If this 22-year experiment in politicized "command and control" traffic management had any value, it would be the lessons we should have learned.

For example, any student of human nature knows that we should pay attention to what people do, not what they say. In the late 1970s, a Gallup poll reported that 80 percent of the American public supported the 55 mph speed limit. At the same time, a similar percentage of drivers on the interstate system were exceeding that same speed limit. One of the last sates to increase its speed limit was New York. Toward the end of that state's dogged retention of 55, the level of motorist compliance was less than 5 percent. Obviously, painting numbers on a sign and issuing millions of tickets didn't have much effect on traffic speeds. Not that there weren't effects. These were golden years for the radar detector business and small towns along major highways raked in huge amounts of fines, fees, and surcharges.

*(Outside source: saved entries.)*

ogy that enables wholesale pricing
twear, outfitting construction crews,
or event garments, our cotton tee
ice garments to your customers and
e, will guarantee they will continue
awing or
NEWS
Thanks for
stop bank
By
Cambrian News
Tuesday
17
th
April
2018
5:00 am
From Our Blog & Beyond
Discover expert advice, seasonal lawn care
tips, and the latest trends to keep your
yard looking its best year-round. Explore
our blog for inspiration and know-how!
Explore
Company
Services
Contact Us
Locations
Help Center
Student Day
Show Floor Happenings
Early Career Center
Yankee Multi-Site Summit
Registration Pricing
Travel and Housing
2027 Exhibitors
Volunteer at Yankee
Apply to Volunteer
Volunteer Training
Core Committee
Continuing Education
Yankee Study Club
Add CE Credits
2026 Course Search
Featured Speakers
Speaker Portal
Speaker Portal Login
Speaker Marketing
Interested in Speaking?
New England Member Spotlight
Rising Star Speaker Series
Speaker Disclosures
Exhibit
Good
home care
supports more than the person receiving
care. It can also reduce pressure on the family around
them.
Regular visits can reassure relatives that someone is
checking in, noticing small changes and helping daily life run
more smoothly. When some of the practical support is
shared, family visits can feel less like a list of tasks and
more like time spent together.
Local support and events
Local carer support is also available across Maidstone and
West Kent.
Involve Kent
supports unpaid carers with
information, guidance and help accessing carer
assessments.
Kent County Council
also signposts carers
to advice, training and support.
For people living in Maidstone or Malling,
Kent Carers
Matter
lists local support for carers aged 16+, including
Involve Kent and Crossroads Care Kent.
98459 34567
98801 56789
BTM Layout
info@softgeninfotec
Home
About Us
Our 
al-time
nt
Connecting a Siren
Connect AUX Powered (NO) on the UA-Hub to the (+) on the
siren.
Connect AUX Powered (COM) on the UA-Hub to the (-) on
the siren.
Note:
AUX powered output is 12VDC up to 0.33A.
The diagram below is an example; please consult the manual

But what about fuel utilization?

Cars going 55 mph get noticeably better mileage than cars going 75 mph. With arbitrary, low, speed limits, that advantage is reduced by interrupted traffic flow, darting, weaving, braking, and accelerating as faster traffic beats its way through slower traffic scattered across all lanes of the highway. Compare this with a highway with a more reasonable and accommodating speed limit where the traffic moves more in sync and there is less braking and accelerating and the slower traffic stays out of the left-most passing lane.

The main reason a lower speed limit cannot have a material effect on fuel consumption, besides being ignored by motorists, is that the preponderance of motor fuels is consumed on streets, roads, and highways that already have lower speed limits and, more importantly, lower speeds.

Only 20 to 25 percent of all traffic volume is on highways with speed limits above 55 mph, and this traffic is already achieving superior fuel economy to that of traffic plodding along in urban and suburban areas. (Only 1.2 percent of the nation's 3.8 million roadway miles are interstate highway.) Add in conditions like congestion and bad weather where speed limits become even more irrelevant and it should become obvious that changing numbers on speed limit signs on roads where perhaps 15 percent of all fuel is consumed will not yield the nirvana of "energy independence."

If this country was serious about significantly reducing motor fuel consumption, it could start by redeploying the money being wasted on ticket-writing campaigns, laser guns, stealth cruisers, ticket cameras, and related wages and invest the savings in strategies to better move traffic in urban and suburban environments, where most fuel consumption actually occurs. There are huge savings to be realized by simply synchronizing and coordinating traffic signal systems. Cities that have started this process are not only reaping benefits like reduced fuel use, they are also realizing improved air quality, significantly faster commute times, far less congestion, and less wear and tear on vehicles. Removing obstacles to smooth traffic flow, including most stop signs and traffic "calming" devices, and scrapping other strategies intended to interrupt and disrupt traffic would dramatically improve fuel economy for the entire vehicle fleet.

I want to add that these strategies can be applied in a manner that actually improves the environment for pedestrians, bicyclists, and residential neighborhoods. We just need to get our collective heads out of the sand and rationally appraise our situation. Putting up arbitrary, irrational speed limit signs simply emulates the failures of the past.